3. Place a halved sausage on top of each strip. Fold the pastry around the sausage, brushing the edges with water if they don’t stick to each other.
4. Repeat until you have 6 rolls. Then chop all in three to create bite-size sausage rolls. 
5. Brush the rolls with egg yolk then sprinkle with sesame seeds and dried sage.
6. Bake for about 20 minutes until golden.

 

Chilled Soup

To elevate your picnic from the Henry VIII-friendly, Jamie Oliver pukka pukka, to something a bit more refined and Nigel Slater–esque, add chilled soup to the menu. Gazpacho is the classic version of this but for a sophisticated alternative go for a verdant pea and mint concoction.

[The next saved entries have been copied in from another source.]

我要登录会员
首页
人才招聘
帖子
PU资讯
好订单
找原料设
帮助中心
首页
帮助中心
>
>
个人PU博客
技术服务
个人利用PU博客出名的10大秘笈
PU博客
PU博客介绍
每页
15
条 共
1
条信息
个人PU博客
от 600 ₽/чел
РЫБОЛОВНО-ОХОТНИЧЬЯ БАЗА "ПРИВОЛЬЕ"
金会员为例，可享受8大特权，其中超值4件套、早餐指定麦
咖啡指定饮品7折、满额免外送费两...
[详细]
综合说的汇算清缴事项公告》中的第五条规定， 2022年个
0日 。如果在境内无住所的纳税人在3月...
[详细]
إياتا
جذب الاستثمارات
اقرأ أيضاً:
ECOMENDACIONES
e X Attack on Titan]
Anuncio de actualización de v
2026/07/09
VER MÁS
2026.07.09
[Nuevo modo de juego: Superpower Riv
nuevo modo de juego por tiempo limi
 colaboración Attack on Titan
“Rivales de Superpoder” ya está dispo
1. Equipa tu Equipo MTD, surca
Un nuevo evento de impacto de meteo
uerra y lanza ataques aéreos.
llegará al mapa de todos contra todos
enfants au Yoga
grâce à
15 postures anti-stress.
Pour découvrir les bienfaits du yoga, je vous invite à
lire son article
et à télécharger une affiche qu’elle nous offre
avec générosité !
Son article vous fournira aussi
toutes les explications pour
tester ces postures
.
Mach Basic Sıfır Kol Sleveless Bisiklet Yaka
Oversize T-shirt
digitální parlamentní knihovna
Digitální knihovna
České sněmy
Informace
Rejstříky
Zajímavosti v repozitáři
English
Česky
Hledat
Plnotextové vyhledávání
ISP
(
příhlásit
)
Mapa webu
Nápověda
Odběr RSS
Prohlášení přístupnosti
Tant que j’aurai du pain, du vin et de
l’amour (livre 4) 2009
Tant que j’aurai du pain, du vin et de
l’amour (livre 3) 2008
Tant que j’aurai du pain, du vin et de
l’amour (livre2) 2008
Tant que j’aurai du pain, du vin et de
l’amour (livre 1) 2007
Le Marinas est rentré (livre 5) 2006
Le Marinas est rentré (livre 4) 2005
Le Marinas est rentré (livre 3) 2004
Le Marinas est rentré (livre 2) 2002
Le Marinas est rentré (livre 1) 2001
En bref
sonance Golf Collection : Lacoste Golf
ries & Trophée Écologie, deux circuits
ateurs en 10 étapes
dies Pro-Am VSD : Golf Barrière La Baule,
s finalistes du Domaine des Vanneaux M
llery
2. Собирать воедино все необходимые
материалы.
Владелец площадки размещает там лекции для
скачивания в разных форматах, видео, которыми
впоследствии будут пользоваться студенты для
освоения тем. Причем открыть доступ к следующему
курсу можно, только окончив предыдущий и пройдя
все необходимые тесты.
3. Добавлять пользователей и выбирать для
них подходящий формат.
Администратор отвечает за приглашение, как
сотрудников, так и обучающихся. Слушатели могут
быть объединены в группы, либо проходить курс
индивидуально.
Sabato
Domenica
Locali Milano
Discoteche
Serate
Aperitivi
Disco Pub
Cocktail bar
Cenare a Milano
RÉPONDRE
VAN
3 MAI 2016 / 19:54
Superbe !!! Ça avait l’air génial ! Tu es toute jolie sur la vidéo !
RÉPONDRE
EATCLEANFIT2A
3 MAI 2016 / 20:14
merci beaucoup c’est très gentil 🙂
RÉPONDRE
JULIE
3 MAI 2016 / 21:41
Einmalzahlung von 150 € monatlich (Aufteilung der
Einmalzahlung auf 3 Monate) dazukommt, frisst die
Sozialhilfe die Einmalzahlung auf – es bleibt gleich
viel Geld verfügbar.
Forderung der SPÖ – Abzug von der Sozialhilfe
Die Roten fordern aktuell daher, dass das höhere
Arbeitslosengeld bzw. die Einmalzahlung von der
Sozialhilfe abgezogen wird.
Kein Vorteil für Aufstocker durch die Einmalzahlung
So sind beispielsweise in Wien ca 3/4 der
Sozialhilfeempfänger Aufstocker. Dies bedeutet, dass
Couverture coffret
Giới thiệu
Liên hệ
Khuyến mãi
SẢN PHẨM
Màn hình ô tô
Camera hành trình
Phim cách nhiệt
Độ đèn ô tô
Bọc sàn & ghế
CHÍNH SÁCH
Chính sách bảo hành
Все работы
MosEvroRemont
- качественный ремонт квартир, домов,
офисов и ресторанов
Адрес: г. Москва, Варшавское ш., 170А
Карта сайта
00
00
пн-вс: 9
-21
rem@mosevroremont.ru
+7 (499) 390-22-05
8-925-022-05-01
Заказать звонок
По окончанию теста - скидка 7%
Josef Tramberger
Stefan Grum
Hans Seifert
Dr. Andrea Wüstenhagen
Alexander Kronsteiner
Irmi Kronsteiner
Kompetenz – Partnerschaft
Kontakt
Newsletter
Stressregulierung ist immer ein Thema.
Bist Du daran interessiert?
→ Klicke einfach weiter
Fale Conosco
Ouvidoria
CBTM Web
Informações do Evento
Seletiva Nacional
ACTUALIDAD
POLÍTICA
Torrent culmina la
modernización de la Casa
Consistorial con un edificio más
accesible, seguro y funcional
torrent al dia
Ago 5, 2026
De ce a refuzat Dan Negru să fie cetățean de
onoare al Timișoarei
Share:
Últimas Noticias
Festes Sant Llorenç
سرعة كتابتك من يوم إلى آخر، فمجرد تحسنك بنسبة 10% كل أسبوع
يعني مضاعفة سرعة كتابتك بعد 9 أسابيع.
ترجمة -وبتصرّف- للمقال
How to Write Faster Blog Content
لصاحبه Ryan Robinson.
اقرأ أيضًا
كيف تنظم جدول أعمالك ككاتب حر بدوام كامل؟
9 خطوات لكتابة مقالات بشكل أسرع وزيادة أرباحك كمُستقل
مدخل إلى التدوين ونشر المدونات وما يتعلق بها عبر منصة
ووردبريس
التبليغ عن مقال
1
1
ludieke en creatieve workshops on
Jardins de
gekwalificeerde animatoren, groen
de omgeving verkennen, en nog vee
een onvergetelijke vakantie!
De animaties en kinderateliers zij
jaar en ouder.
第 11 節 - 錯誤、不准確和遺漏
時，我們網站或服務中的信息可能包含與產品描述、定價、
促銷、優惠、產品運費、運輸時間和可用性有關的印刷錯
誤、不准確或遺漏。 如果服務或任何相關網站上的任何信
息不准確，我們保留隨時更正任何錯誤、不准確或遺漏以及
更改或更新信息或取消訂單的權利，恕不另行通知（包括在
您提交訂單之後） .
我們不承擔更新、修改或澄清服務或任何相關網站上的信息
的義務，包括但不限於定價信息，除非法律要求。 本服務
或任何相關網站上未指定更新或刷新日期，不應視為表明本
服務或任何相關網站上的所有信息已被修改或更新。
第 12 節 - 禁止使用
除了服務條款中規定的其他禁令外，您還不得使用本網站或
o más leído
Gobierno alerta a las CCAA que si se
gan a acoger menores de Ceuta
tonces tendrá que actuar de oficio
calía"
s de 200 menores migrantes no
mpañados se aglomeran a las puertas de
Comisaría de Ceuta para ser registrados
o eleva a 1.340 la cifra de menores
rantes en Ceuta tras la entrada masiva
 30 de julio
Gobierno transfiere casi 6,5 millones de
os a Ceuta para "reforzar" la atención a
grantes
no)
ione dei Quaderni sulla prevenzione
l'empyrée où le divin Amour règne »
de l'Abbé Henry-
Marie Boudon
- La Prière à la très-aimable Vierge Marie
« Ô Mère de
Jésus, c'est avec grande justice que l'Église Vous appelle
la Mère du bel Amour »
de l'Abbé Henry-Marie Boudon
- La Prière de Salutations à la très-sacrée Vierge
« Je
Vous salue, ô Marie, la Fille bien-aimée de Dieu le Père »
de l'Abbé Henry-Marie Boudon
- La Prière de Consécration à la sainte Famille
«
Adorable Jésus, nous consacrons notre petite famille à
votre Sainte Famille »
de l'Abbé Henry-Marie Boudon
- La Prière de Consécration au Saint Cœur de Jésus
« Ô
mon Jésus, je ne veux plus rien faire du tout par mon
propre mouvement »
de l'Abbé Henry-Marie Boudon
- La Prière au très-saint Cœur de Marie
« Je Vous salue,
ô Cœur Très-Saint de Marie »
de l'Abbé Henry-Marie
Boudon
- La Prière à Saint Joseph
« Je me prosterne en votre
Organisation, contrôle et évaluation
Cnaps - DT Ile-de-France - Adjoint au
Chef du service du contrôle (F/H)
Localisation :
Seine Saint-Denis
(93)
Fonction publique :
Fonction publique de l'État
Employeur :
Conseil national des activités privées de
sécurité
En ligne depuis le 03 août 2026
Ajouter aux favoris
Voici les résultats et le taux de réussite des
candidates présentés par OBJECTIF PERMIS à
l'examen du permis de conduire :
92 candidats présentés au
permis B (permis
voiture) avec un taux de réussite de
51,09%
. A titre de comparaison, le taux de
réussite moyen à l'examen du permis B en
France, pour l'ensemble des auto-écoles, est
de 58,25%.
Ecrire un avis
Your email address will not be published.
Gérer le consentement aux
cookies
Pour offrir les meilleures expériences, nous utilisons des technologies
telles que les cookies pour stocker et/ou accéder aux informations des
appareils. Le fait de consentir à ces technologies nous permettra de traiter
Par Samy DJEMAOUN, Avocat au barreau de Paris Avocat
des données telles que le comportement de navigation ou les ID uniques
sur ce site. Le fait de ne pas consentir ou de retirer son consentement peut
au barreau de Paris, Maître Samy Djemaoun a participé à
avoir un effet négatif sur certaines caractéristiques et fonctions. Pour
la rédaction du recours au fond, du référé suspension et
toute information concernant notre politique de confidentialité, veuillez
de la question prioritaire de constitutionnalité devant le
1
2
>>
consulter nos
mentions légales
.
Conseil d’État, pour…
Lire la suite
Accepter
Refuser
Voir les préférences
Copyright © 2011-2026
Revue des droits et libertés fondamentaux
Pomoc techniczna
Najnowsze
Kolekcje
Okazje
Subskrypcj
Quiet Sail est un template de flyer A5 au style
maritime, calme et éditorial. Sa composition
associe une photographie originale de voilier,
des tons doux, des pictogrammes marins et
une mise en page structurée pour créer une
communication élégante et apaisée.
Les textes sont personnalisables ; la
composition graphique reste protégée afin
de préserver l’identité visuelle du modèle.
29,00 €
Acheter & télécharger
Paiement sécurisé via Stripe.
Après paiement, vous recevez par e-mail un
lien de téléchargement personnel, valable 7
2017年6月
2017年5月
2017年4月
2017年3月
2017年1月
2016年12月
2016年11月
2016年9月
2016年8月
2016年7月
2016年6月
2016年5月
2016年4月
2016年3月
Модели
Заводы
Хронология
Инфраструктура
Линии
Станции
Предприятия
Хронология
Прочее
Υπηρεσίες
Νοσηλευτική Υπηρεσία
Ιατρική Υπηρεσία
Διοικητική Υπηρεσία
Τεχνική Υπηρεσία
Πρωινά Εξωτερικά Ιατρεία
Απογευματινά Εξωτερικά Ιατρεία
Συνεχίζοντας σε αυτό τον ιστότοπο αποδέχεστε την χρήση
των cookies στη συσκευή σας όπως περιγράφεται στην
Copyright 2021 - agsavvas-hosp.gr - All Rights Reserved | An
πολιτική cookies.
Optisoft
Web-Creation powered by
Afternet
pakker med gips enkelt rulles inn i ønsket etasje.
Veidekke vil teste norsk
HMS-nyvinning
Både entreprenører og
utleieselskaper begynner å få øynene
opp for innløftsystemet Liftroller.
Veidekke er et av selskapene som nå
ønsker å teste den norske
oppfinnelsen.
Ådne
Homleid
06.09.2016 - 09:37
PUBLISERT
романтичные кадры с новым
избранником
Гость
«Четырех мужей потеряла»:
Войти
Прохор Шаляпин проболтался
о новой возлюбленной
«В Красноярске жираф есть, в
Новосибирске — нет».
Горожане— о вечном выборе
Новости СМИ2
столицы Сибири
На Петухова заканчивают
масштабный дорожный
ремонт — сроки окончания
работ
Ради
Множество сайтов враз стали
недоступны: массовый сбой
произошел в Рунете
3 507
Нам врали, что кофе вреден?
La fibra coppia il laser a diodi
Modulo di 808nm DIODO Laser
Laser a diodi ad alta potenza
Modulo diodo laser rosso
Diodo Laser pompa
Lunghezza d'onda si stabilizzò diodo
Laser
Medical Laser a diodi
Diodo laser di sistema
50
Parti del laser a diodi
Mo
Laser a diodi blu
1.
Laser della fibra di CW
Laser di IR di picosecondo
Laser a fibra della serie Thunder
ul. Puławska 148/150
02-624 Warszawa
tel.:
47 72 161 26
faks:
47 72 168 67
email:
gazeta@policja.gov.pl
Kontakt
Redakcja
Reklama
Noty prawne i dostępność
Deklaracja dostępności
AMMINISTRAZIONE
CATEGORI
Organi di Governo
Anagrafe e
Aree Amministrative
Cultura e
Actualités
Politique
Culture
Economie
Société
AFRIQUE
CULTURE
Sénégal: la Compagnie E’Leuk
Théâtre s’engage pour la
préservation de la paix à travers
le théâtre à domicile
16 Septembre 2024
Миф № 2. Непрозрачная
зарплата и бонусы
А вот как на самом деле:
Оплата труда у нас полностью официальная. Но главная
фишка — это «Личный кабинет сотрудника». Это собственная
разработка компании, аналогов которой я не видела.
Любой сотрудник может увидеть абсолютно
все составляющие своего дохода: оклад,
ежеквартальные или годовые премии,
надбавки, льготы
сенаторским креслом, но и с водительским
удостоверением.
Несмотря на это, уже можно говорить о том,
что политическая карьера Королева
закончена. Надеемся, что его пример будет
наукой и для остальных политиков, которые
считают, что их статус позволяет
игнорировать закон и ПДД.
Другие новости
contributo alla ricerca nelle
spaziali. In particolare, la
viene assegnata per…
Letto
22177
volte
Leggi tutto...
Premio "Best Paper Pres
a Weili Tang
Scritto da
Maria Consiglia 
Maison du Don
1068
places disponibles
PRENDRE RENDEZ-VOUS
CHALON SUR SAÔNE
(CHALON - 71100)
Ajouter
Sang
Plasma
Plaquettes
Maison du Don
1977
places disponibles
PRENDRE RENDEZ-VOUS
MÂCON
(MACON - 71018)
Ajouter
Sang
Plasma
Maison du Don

Pack in a flask and serve in foam cups.

Ingredients
6 – 8 cups of chicken stock (or vegetable stock for vegetarians)
6 cups of frozen peas
Small bunch of mint
2 cloves of garlic, sliced
2 medium onions, diced
Juice from half a lemon
Olive oil

Instructions

1. Cook the onions and garlic in a large saucepan with a couple of tablespoons of olive oil for 8-10 minutes until the onions are translucent and browning.
2. Cover the vegetables with chicken stock and bring back to boil.
3. Add the frozen peas and stir and again, bring to the boil.
4. Cook for 10 minutes on low heat until the peas begin to go mushy.
5. Add the mint leaves, the lemon juice.
6. Puree in a blender or one of those incredibly cool handheld blenders, or, realistically, with a potato masher.
7. Chill in the fridge.
8. Add a blob of crème fraiche and watch it turn the whole soup tie-dye.

 

Mess


Finish the picnic off with an Eton Mess. Hell, you can even be really cringe worthy and call it a Cambridge Mess, or make it even more cringe worthy and make some hilarious plaudit about getting messy in Cambridge, or alternatively, and actually, thinking about it, definitely advisably, stick to discussing what a perfectly unbeatable pudding this is. I really recommend stocking up on the mind-blowingly good strawberries sold by a local farm from a special stall at the Sunday market.

Ingredients
3 punnets of strawberries, with the green bits removed
8 plain meringues
200g whipping cream
200g thick Greek yoghurt
1 tbsp icing sugar, sifted
Elderflower cordial or for a ‘messy’ mess (sorry, sorry, kill me now) some super-fun kirsch or berry liqueur

Instructions

1. Cut strawberries into halves or thick slices.
2. Place 2 punnets of strawberries in bowl, sprinkle with 2 tbsp of liqueur and dust with icing sugar.
3. Crush remaining punnet into a puree, adding more liqueur.
4. Whip the cream with a whisk, fold in the yoghurt.
5. Crush the meringues into bite-sized pieces.
6. Fold cream, meringue and strawberries into each other. Place portions in jam jars for ultimate portability and drizzle with puree.


Head down to the Cam, recline in the rain, down the cava, tuck into these things of great importance, and, “O my! O my! O my!”, live the fricking dream.